I’m up to date in my Batgirl (by Gail Simone) trades, so first thing’s first, a quick review. I’m treating both second and third volumes as a single entity for now, not just because I read them back to back, but because both meld very well together without so much as a hiccup.

No, the hiccup occurs near the beginning to the middle of Batgirl: Death of the Family (the third volume) when Simone’s storyline takes Batgirl on a detour back into the Joker’s clutches. All well and good, I guess, in the big scheme of things, but I didn’t appreciate the distraction from the Court of Owls business, her psychopathic brother (and other family goings-on), and the general her coming into her own as an independent superhero. Death of the Family pulls her character development up short and puts her right back in the shadow of Batman, Nightwing, and Robin.

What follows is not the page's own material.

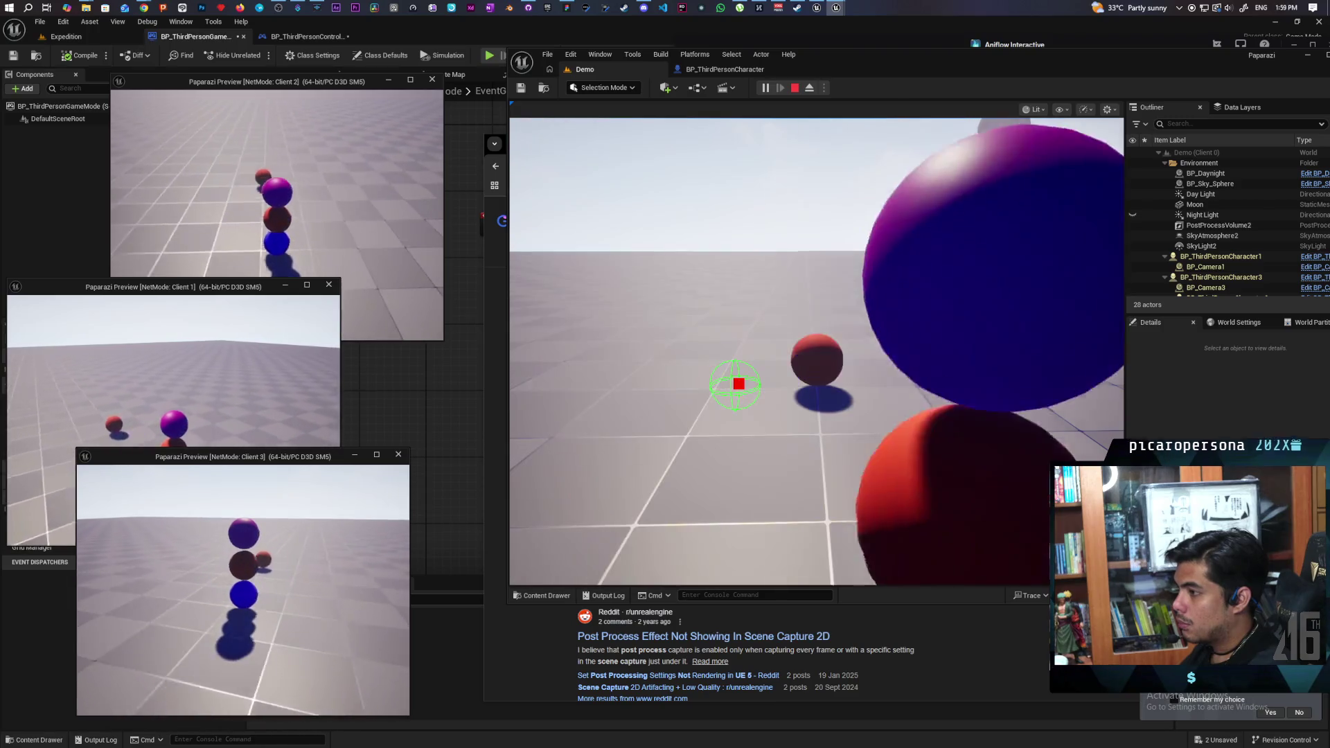
pyautogui.press('s')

I’m digging the lone, female hero. Batgirl’s finally on her own. Leave her there to progress down her own path. So, no, I wasn’t very happy with that. Frankly, I think throwing the Joker back into the mix just ends being both a red-herring and a shill to attract readers too new they have no idea that the Joker is actually much more frightening when his face is still attached to his head. ‘Course, I’ve never been one for the explicit gore and horror, monsters are much more frightening when you’re not sure if they’re wearing a mask or not.

The second volume was fine; I quite liked it, actually. The third one just went too far off the rails for my taste. It just smacks of emotional manipulation and laziness. Until, of course, we get back to the Court of Owls (which is gads more interesting) and James Gordon, Jr.

Pushing away from my review, I’m going to touch on the meatier aspects of Batgirl and the Bat-‘verse. The over-arching theme in the Batman comics, and the comics that spin-off from them, is “family.” For a long time, Batman has been about the importance of any kind of family, including the ones to which you’re not actually blood-related (sometimes especially that kind of family). In the New 52 Batgirl, when we ignore the banal generality of the Joker digression, we see the destruction of all family and belonging. This destruction takes the form of both figurative and literal, through lack of trust,  actual blood-shed, and even protectiveness.

It’s very interesting. In fact, I wonder if it is behaving this way to spotlight the fear that may or may not be an undercurrent in American society, that such belonging 1) is tenuous and fragile, and 2) actually may never have existed in the first place. I would think that the name of the third volume A Death in the Family is really the only good thing to come of the joker subplot, because it is very thematic, telling, enigmatic, and, in the case of the Batgirl addition to the multi-volume storyline, quite poignant.

I like to think that Simone may have been taking back her story by utilizing the title in this way, instead of letting the Joker-plot overshadow the character development Batgirl/Barbara Gordon has been making. I hope that the following issues resume where Simone intended to go.